Au moment où le gouvernement envisage de revoir les règles encadrant les contrats responsables des complémentaires santé, une inquiétude grandit : celle de voir disparaître le remboursement de l’ostéopathie et des médecines douces.

Une perspective explosive alors que des millions de Français y ont recours, souvent faute d’alternative rapide ou efficace dans le parcours de soins classique. Le débat est relancé : l’exécutif pourrait suivre plusieurs rapports préconisant d’interdire la prise en charge de l’ostéopathie par les contrats responsables, qui représentent 98 % des offres souscrites. Un tel choix ferait grimper considérablement les dépenses des patients, d’autant que ces soins ne sont déjà pas remboursés par l’Assurance maladie.
Aujourd’hui, plus d’un Français sur deux a consulté un ostéopathe en cinq ans. Le port-parole du syndicat national, Philippe Sterlingot, redoute une “inflation d’actes médicaux” si l’on pousse les patients vers la voie classique : consultation chez le médecin, kinésithérapie, radios, IRM… des étapes plus coûteuses, et souvent moins rapides.
Une discipline réglementée, appréciée, mais fragilisée
Les défenseurs de la profession rappellent que l’ostéopathie repose sur une formation exigeante de 5 000 heures, supervisée par les agences régionales de santé. Plébiscitée par la population, elle séduit autant pour sa rapidité d’accès que pour sa capacité à soulager douleurs articulaires et troubles fonctionnels.
Le député Guillaume Lepers souligne que 82 % des Français sont opposés à un déremboursement, dénonçant un risque de renoncement aux soins pour les ménages modestes. Selon lui, priver les patients de remboursement reviendrait à encourager davantage d’arrêts de travail, une hausse des prescriptions médicamenteuses et, au final, un coût accru pour la Sécurité sociale.
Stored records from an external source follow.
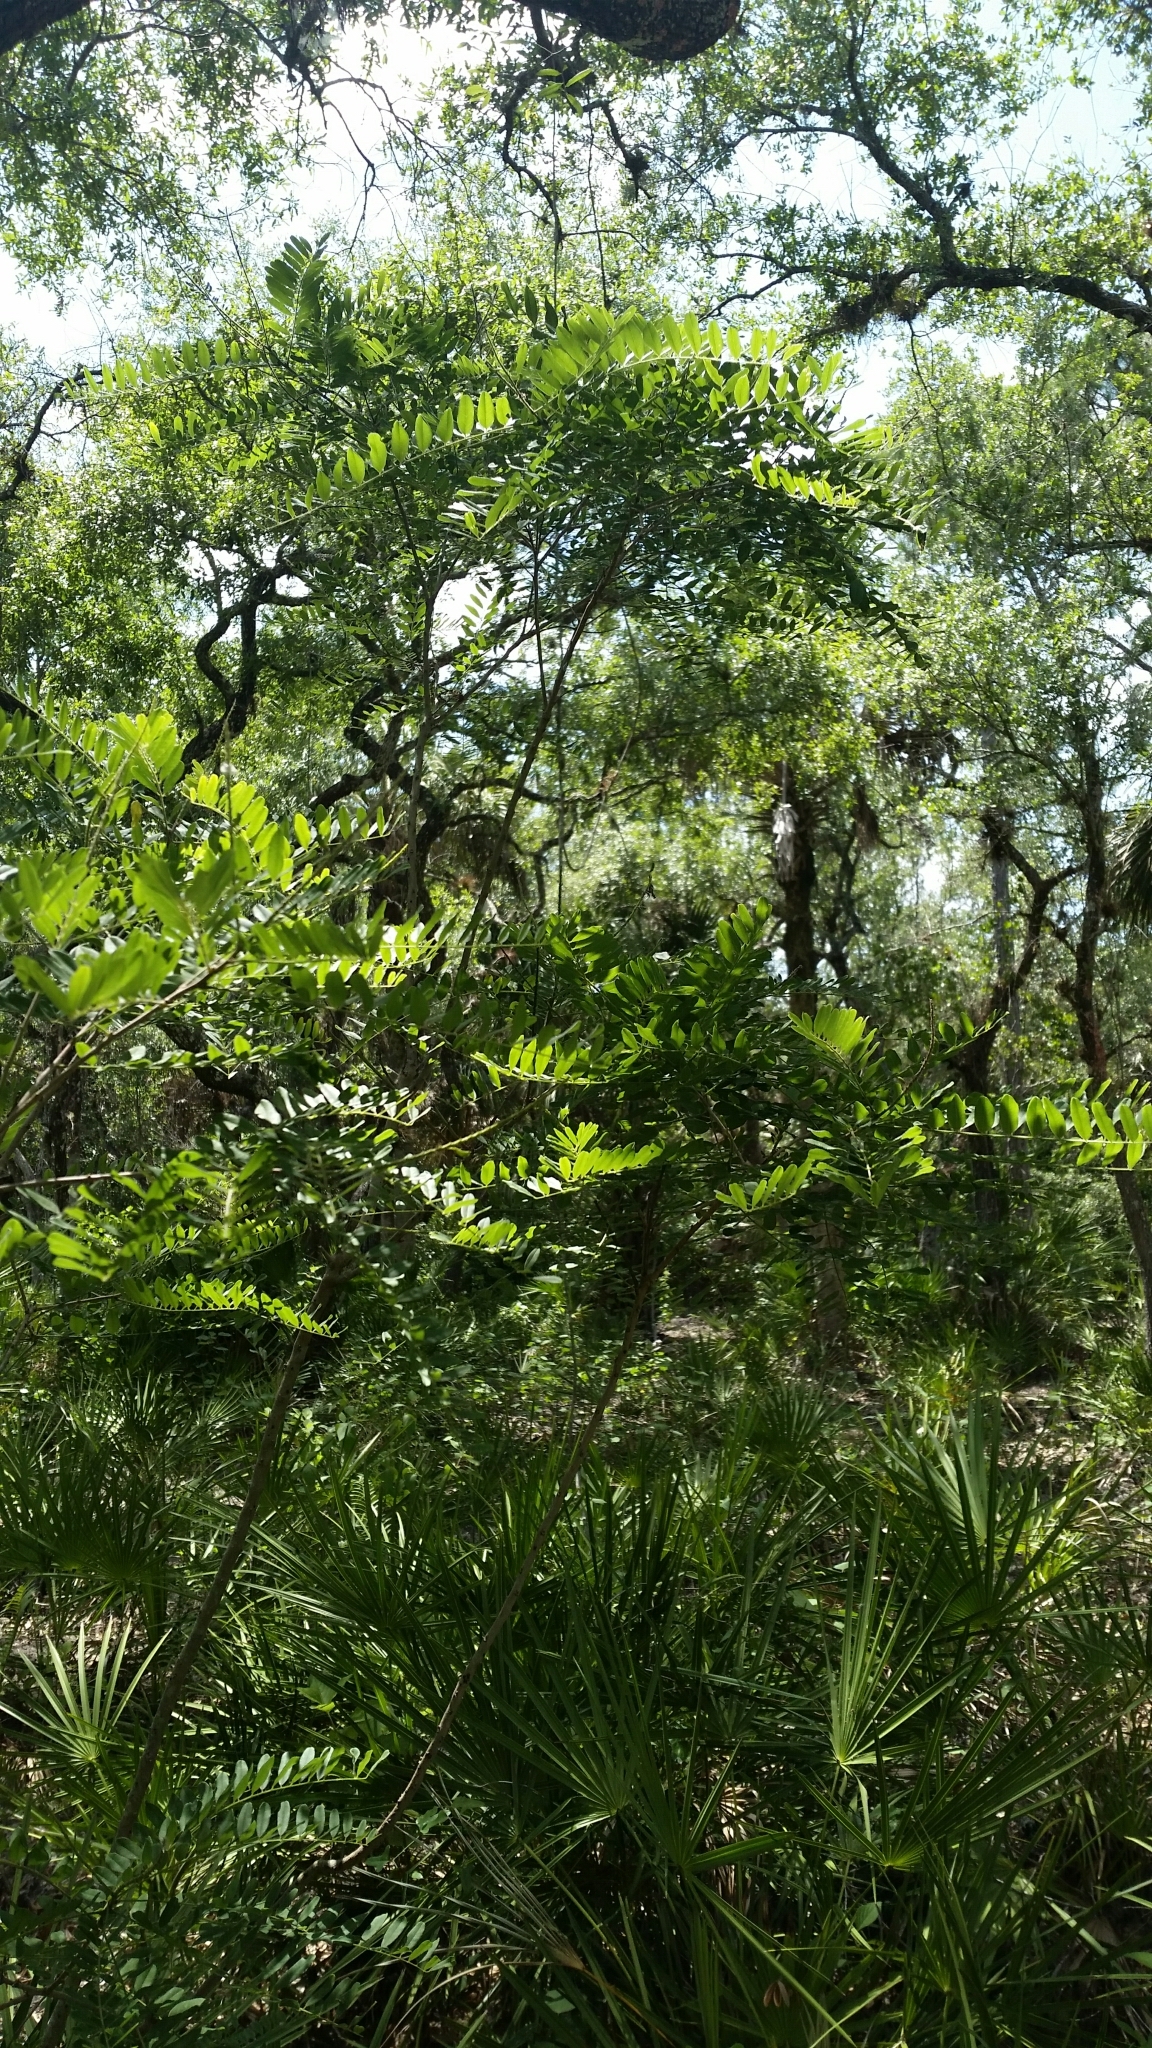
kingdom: Plantae
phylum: Tracheophyta
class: Magnoliopsida
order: Fabales
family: Fabaceae
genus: Amorpha
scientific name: Amorpha fruticosa
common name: False indigo
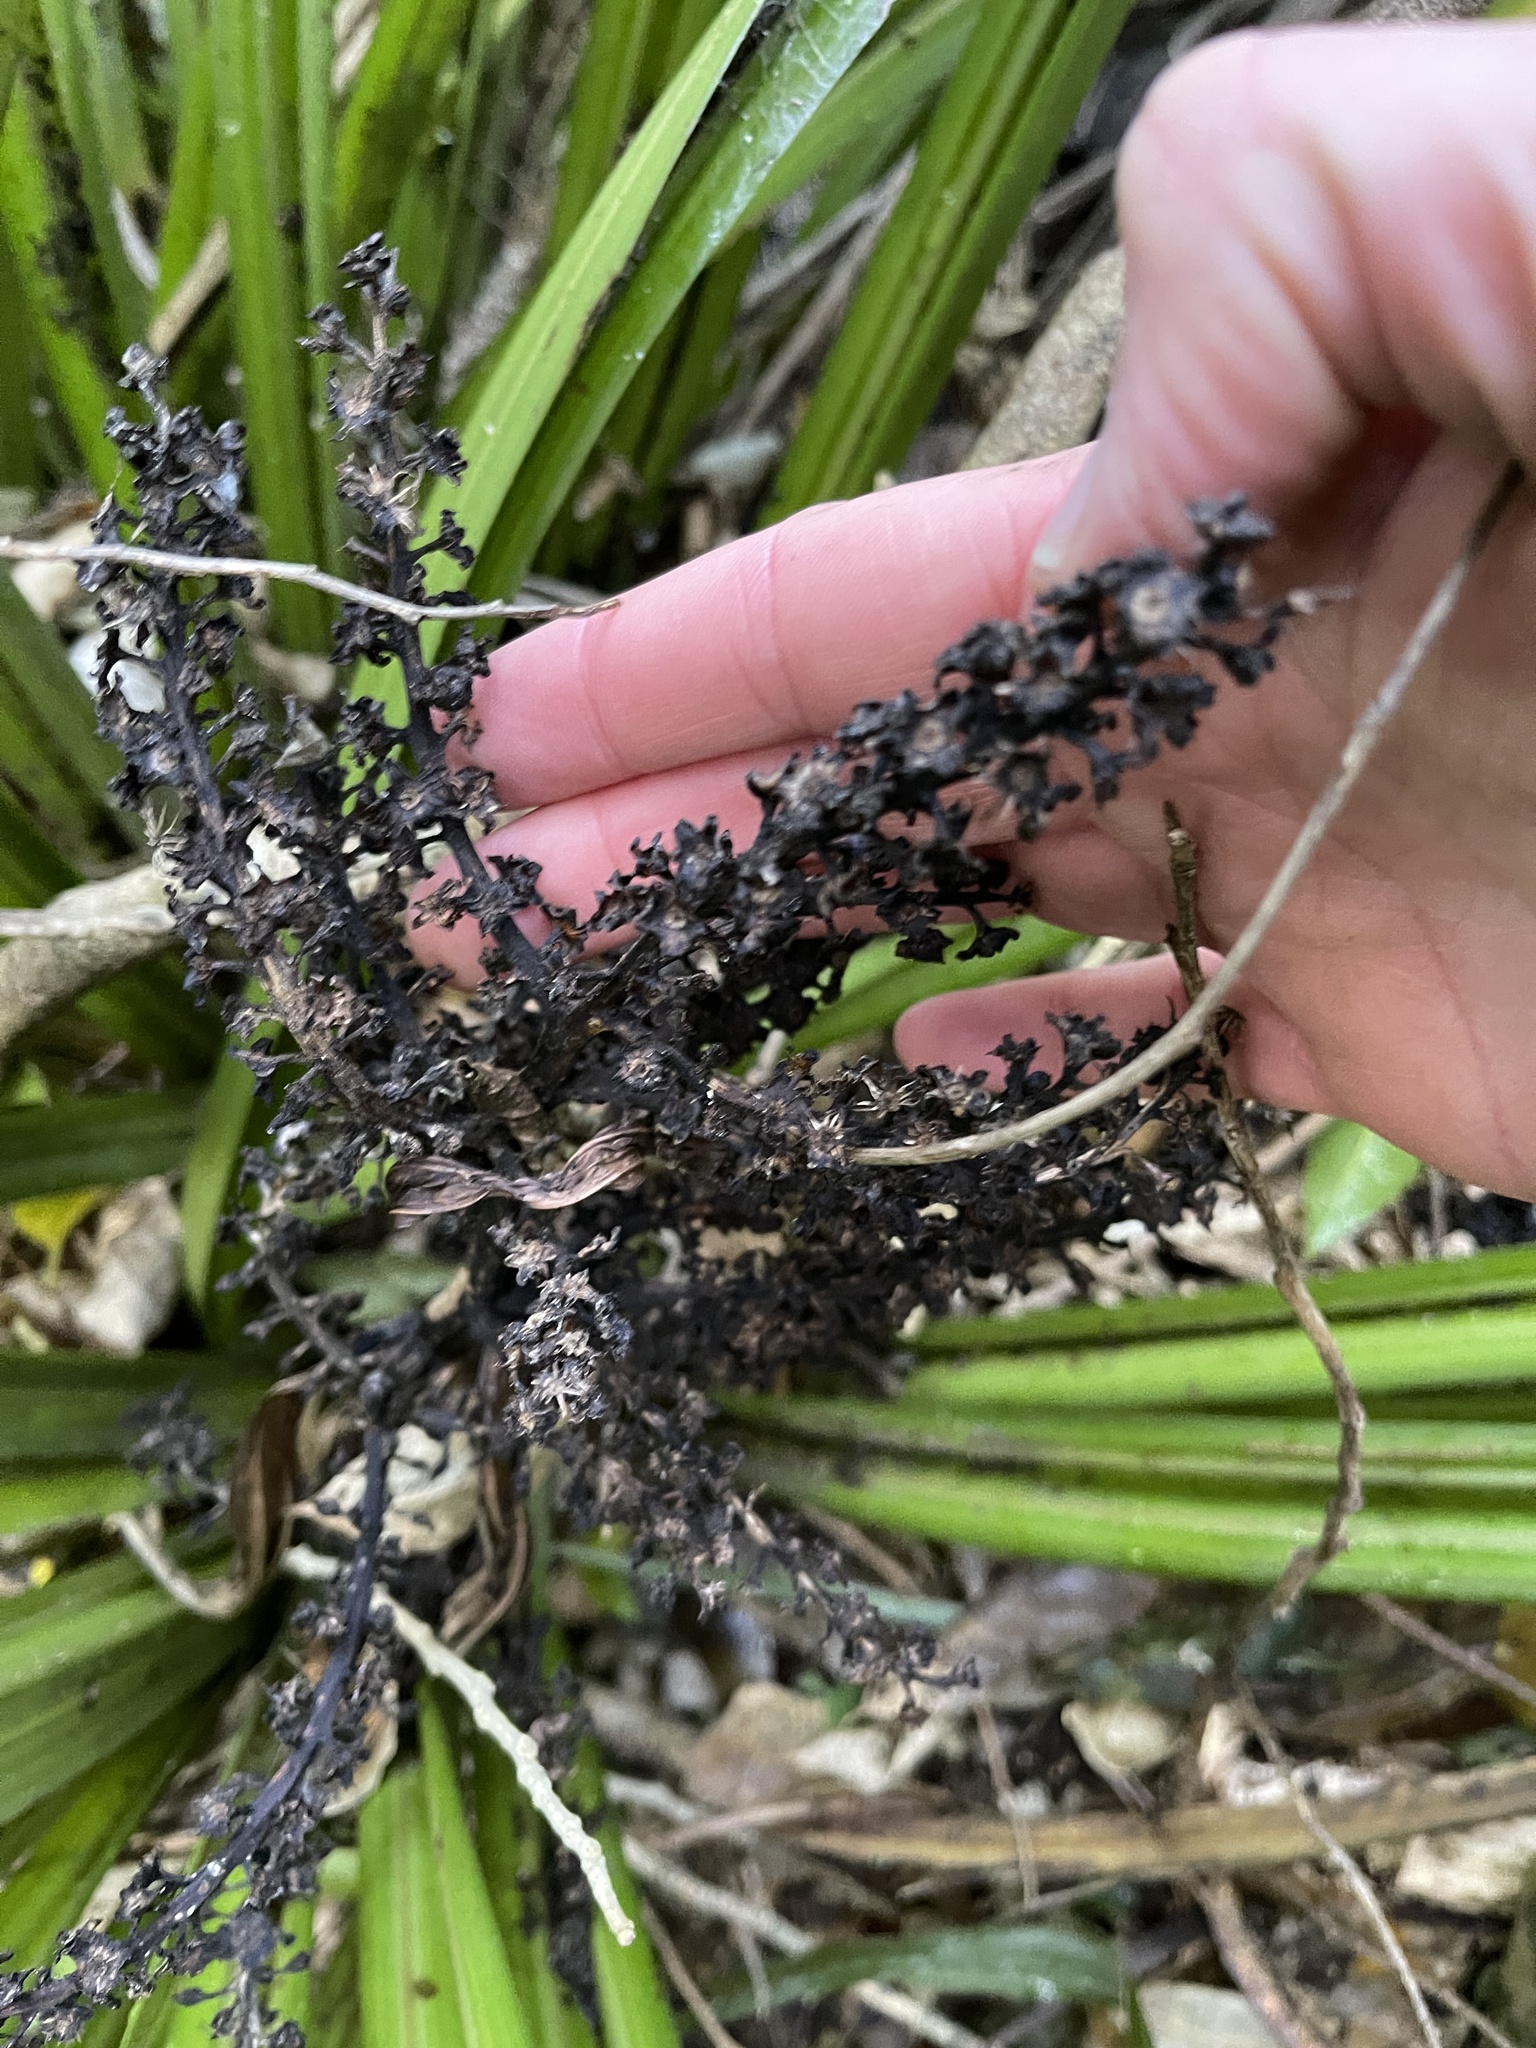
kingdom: Plantae
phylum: Tracheophyta
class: Liliopsida
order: Asparagales
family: Asteliaceae
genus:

Des élus de tous horizons politiques tirent la sonnette d’alarme
Plusieurs parlementaires alertent l’exécutif. La députée Sophie Pantel (PS) craint qu’“une part importante de patients renonce complètement aux soins”, tandis que Sandrine Josso (Modem) prévient d’une explosion des consultations médicales conventionnelles si l’ostéopathie disparaît des contrats responsables.
L’élue centristes estime la mesure contre-productive, rappelant qu’elle avait tenté – en vain – d’inscrire la prise en charge de l’ostéopathie dans la loi de financement de la Sécurité sociale 2026. Son amendement, jugé irrecevable, n’a jamais été examiné.
Une prise en charge pourtant déjà facultative
Actuellement, contrairement à une idée répandue, l’ostéopathie n’est pas une garantie obligatoire des contrats responsables. Ces derniers doivent rembourser le ticket modérateur, couvrir le panier 100 % santé ou encore prendre en charge la part complémentaire des consultations médicales — mais rien n’impose d’intégrer les médecines douces.
Si la grande majorité des mutuelles les remboursent, c’est parce qu’elles en ont fait le choix, séduites par la demande croissante. Ce volontariat pourrait disparaître, une interdiction rendant impossible tout remboursement dans l’offre de base.
Le poids des rapports officiels qui encouragent l’exclusion

Deux rapports ont ravivé la tempête.
Le premier, publié en juin 2025 par le Haut conseil pour l’avenir de l’assurance maladie, recommande d’exclure l’ostéopathie des contrats responsables au motif qu’elle ne dispose pas “d’un niveau de preuve scientifique suffisant”, se fondant sur une revue de l’Inserm datant de 2012.
Le second, émanant du Sénat en 2024, propose de rendre optionnelle la couverture de ces pratiques pour freiner la hausse des tarifs des complémentaires. Les sénateurs soulignent que les dépenses liées aux médecines douces ont été multipliées par cinq en huit ans, atteignant 1 milliard d’euros.
Pour eux, sortir ces remboursements de l’offre de base pourrait réduire la pression financière pesant sur les mutuelles, et donc sur les cotisations.
Le paradoxe de l’État : ce qu’il interdit d’un côté, il l’impose de l’autre
Cette orientation créerait un casse-tête dans la fonction publique. Les nouveaux contrats collectifs négociés par certains ministères – notamment l’Éducation nationale – intègrent l’ostéopathie et même l’étiopathie dans leurs garanties obligatoires.
Séverine Salgado, directrice de la Fédération nationale de la Mutualité française, pointe une contradiction flagrante : d’un côté, l’État régulateur veut exclure ces soins ; de l’autre, l’État employeur les impose dans les cahiers des charges destinés à ses agents.
Cette incohérence est aussi dénoncée par le HCAAM, qui estime que l’État “contribue à la confusion entre science et croyance” en intégrant ces prestations dans les assurances des fonctionnaires. Pour l’instance, il s’agirait d’un “gaspillage total des ressources publiques”.